DOCUMENT SECTION:
Content starts
After operating Hilo Keiki Cares more than a decade, Kodani made the difficult decision to close her state-licensed preschool a couple years ago.
“They would tell me aunty I love you. Gosh, that touched my heart,” she said.
But in the end, she says she was working 13-hour days, taking care of six children and was making less than $15 an hour. That’s about $2.50/hr. per child.
Her story’s not uncommon.
From 2018 to 2020, Hawaii lost 850 providers. That’s 20% its childcare workforce.
“If we really want to see this dream of universal access to early learning, we need to start with those educators and those folks in the provider settings that are doing the work,” said Keopu Reelitz, director of Early Learning and Health Policy for Hawaii Children’s Action Network.
That sentiment is what prompted a push to launch a pilot project that would provide teachers at all of Hawaii’s infant and toddler centers a $3 per hour raise.
It’s an idea that was well received by the Legislature but in end didn’t make the cut.
Now education advocates say they’re determined to find another way to provide teachers with needed financial support. “The fight is not over,” Reelitz said.
HNN Investigates confirmed the Department of Human Services is looking into using federal Childcare Supplemental Block grants to give preschool teachers a raise.
In a statement the agency said, “these block grant funds are intended to support an estimated 600+ licensed and registered family child care homes and centers statewide.”
Content ends
ASSIGNED TASK A: Summarize the Hawaii childcare pay article in two sentences.
ASSIGNED TASK B: Quote the Hawaii childcare pay article word for word, starting with "But in the end, she" and going on through "per hour raise.".
ASSIGNED TASK C: Write what comes next in the Hawaii childcare pay article, picking up after its final sentence.

RECORDS SUPPLIED:
Content starts
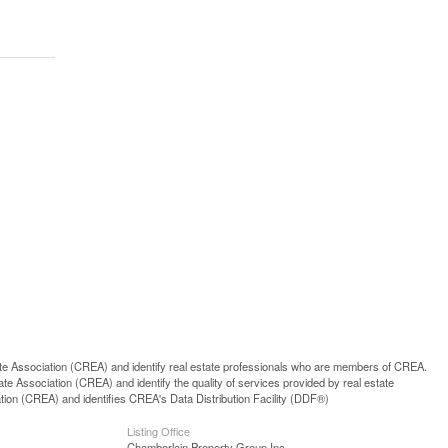
ssociation (CREA) and identify real estate professionals who are members of CREA.
 Association (CREA) and identify the quality of services provided by real estate
n (CREA) and identifies CREA's Data Distribution Facility (DDF®)
Listing Office
Chamberlain Property Group Inc.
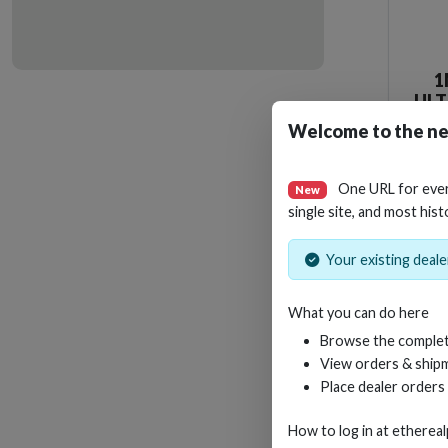
1
ULT
WI
Welcome to the ne
One URL for eve
New
single site, and most hist
Your existing dealer
What you can do here
Browse the complet
View orders & shipm
Place dealer orders
How to log in at
etherea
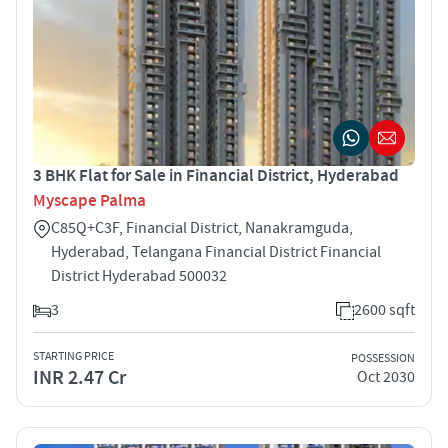
3 BHK Flat for Sale in Financial District, Hyderabad
Myscape Palma
C85Q+C3F, Financial District, Nanakramguda,
Hyderabad, Telangana Financial District Financial
District Hyderabad 500032
3
2600 sqft
STARTING PRICE
POSSESSION
INR 2.47 Cr
Oct 2030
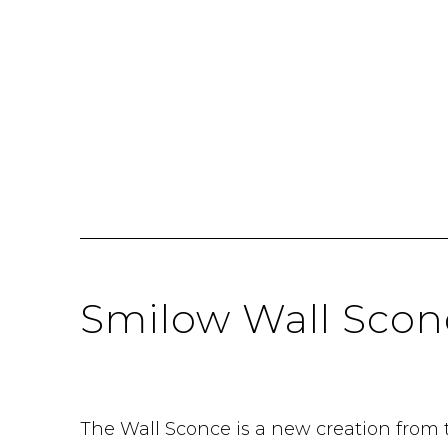
Smilow Wall Scon
The Wall Sconce is a new creation from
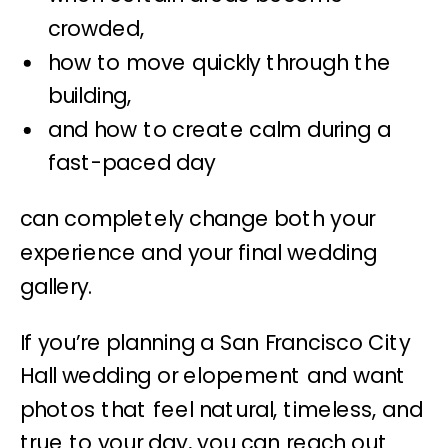
crowded,
how to move quickly through the
building,
and how to create calm during a
fast-paced day
can completely change both your
experience and your final wedding
gallery.
If you’re planning a San Francisco City
Hall wedding or elopement and want
photos that feel natural, timeless, and
true to your day, you can reach out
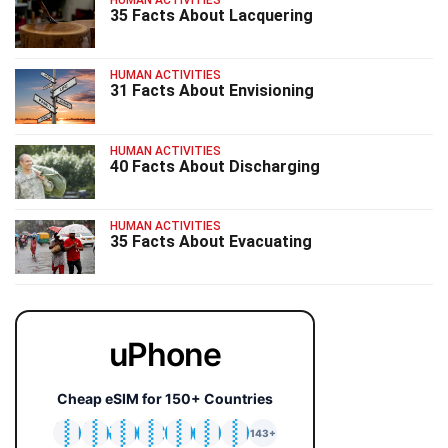
35 Facts About Lacquering
HUMAN ACTIVITIES
31 Facts About Envisioning
HUMAN ACTIVITIES
40 Facts About Discharging
HUMAN ACTIVITIES
35 Facts About Evacuating
uPhone
Cheap eSIM for 150+ Countries
🇯🇵
🇹🇭
🇬🇧
🇺🇸
🇩🇪
🇦🇺
🇰🇷
143+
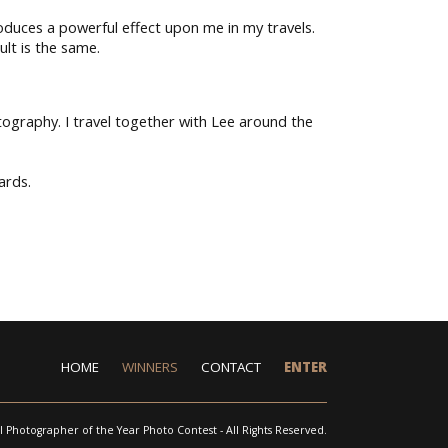
duces a powerful effect upon me in my travels.
ult is the same.
tography. I travel together with Lee around the
ards.
HOME
WINNERS
CONTACT
ENTER
l Photographer of the Year Photo Contest - All Rights Reserved.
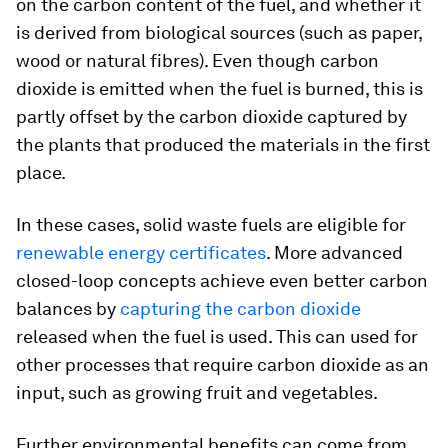
on the carbon content of the fuel, and whether it
is derived from biological sources (such as paper,
wood or natural fibres). Even though carbon
dioxide is emitted when the fuel is burned, this is
partly offset by the carbon dioxide captured by
the plants that produced the materials in the first
place.
In these cases, solid waste fuels are eligible for
renewable energy certificates
. More advanced
closed-loop concepts achieve even better carbon
balances by
capturing the carbon dioxide
released when the fuel is used. This can used for
other processes that require carbon dioxide as an
input, such as growing fruit and vegetables.
Further environmental benefits can come from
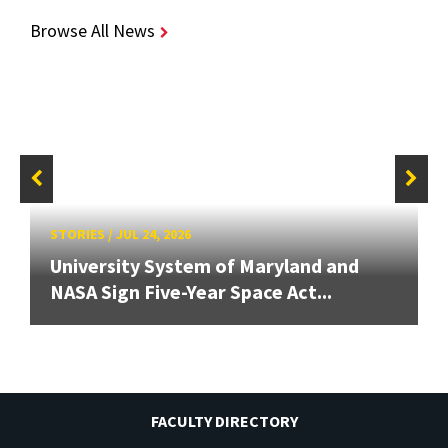
Browse All News
STORIES
/
JUL 24, 2026
University System of Maryland and
NASA Sign Five-Year Space Act...
FACULTY DIRECTORY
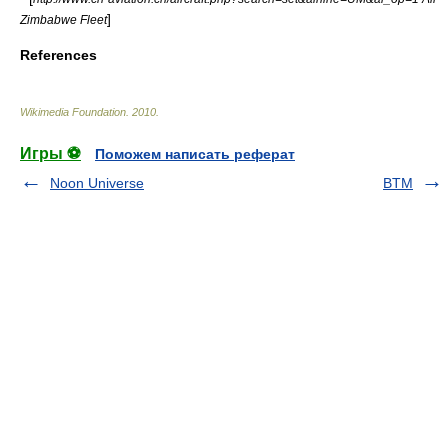
]
Zimbabwe Fleet
References
Wikimedia Foundation
.
2010
.
Игры ⚽
Поможем написать реферат
Noon Universe
BTM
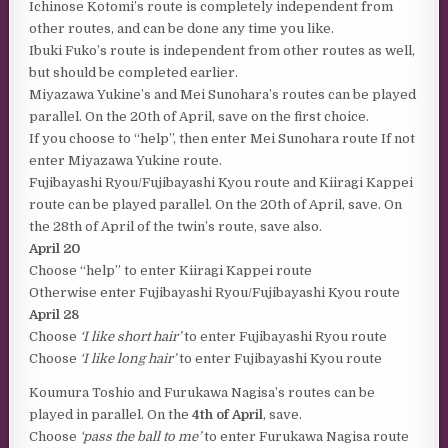
Ichinose Kotomi’s route is completely independent from
other routes, and can be done any time you like.
Ibuki Fuko’s route is independent from other routes as well,
but should be completed earlier.
Miyazawa Yukine’s and Mei Sunohara’s routes can be played
parallel. On the 20th of April, save on the first choice.
If you choose to “help”, then enter Mei Sunohara route If not
enter Miyazawa Yukine route.
Fujibayashi Ryou/Fujibayashi Kyou route and Kiiragi Kappei
route can be played parallel. On the 20th of April, save. On
the 28th of April of the twin’s route, save also.
April 20
Choose “help” to enter Kiiragi Kappei route
Otherwise enter Fujibayashi Ryou/Fujibayashi Kyou route
April 28
Choose
‘I like short hair’
to enter Fujibayashi Ryou route
Choose
‘I like long hair’
to enter Fujibayashi Kyou route
Koumura Toshio and Furukawa Nagisa’s routes can be
played in parallel. On the
4th of April
, save.
Choose
‘pass the ball to me’
to enter Furukawa Nagisa route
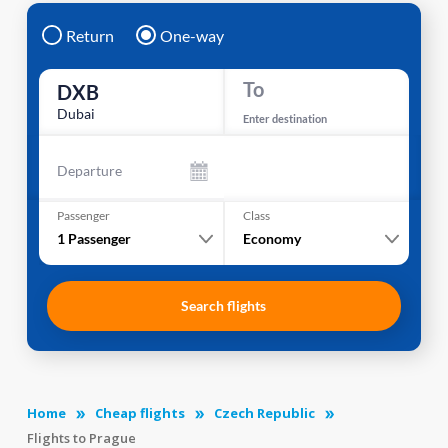
Return
One-way
To
DXB
Dubai
Enter destination
Departure
Passenger
Class
1
Passenger
Economy
Search flights
Home
Cheap flights
Czech Republic
Flights to Prague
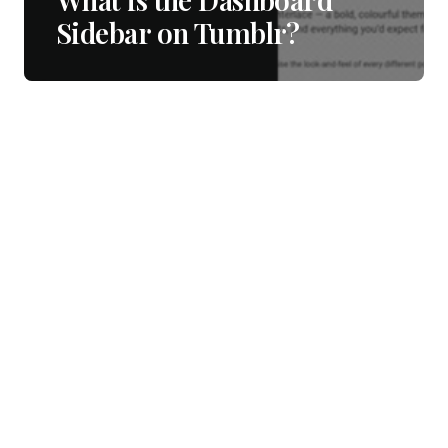
Sidebar on Tumblr?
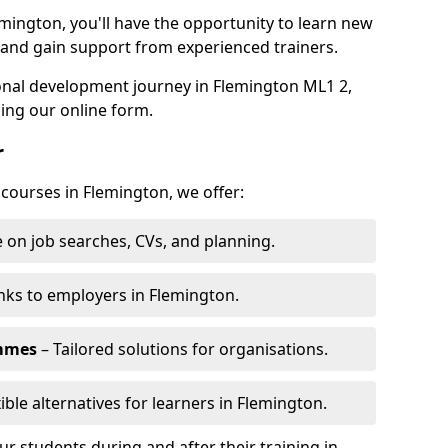
emington, you'll have the opportunity to learn new
, and gain support from experienced trainers.
sonal development journey in Flemington ML1 2,
ing our online form.
r
 courses in Flemington, we offer:
 on job searches, CVs, and planning.
nks to employers in Flemington.
ammes
– Tailored solutions for organisations.
ible alternatives for learners in Flemington.
 students during and after their training in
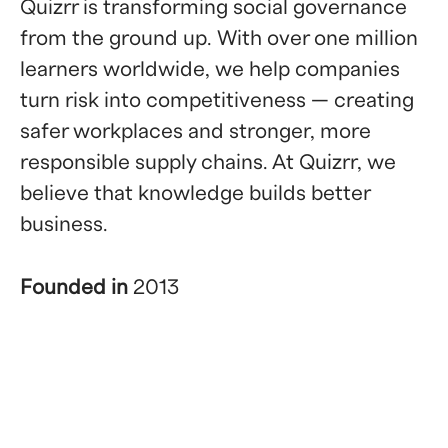
Quizrr is transforming social governance
from the ground up. With over one million
learners worldwide, we help companies
turn risk into competitiveness — creating
safer workplaces and stronger, more
responsible supply chains. At Quizrr, we
believe that knowledge builds better
business.
Founded in
2013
Content ends
RESPONSE A: Kodani closed her state-licensed preschool after more than a decade, having worked 13-hour days for less than $15 an hour, and Hawaii lost 850 childcare providers from 2018 to 2020. A pilot project to give teachers at Hawaii's infant and toddler centers a $3 per hour raise didn't make the cut in the Legislature, but advocates say the fight is not over, and the Department of Human Services is looking into using federal block grants to raise preschool teachers' pay.

RESPONSE B:
But in the end, she says she was working 13-hour days, taking care of six children and was making less than $15 an hour. That’s about $2.50/hr. per child.
Her story’s not uncommon.
From 2018 to 2020, Hawaii lost 850 providers. That’s 20% its childcare workforce.
“If we really want to see this dream of universal access to early learning, we need to start with those educators and those folks in the provider settings that are doing the work,” said Keopu Reelitz, director of Early Learning and Health Policy for Hawaii Children’s Action Network.
That sentiment is what prompted a push to launch a pilot project that would provide teachers at all of Hawaii’s infant and toddler centers a $3 per hour raise.

RESPONSE C:
“Personally I think this is a really good idea,” said Bob Peters, chair of Hawaii’s Early Learning Board.
He said wage supplements are having positive impacts in other states.
“Washington, D.C. is a good example. In North Carolina, their loss of employee rate dropped to 13% when it had previously been around 30%,” said Peters.
Advocates say overall, they’re pleased by the attention early childhood education received this legislative session.
While the wage bill was rejected, lawmakers did approve funding that would provide a stipend to UH students studying to be preschool teachers.
There was also an appropriation to help parents who need financial assistance to cover the cost of childcare.
Officials say those COVID grants all have to be spent by September 2024. That means to keep any kind of wage supplement program going beyond next year, the state would need to secure additional funding.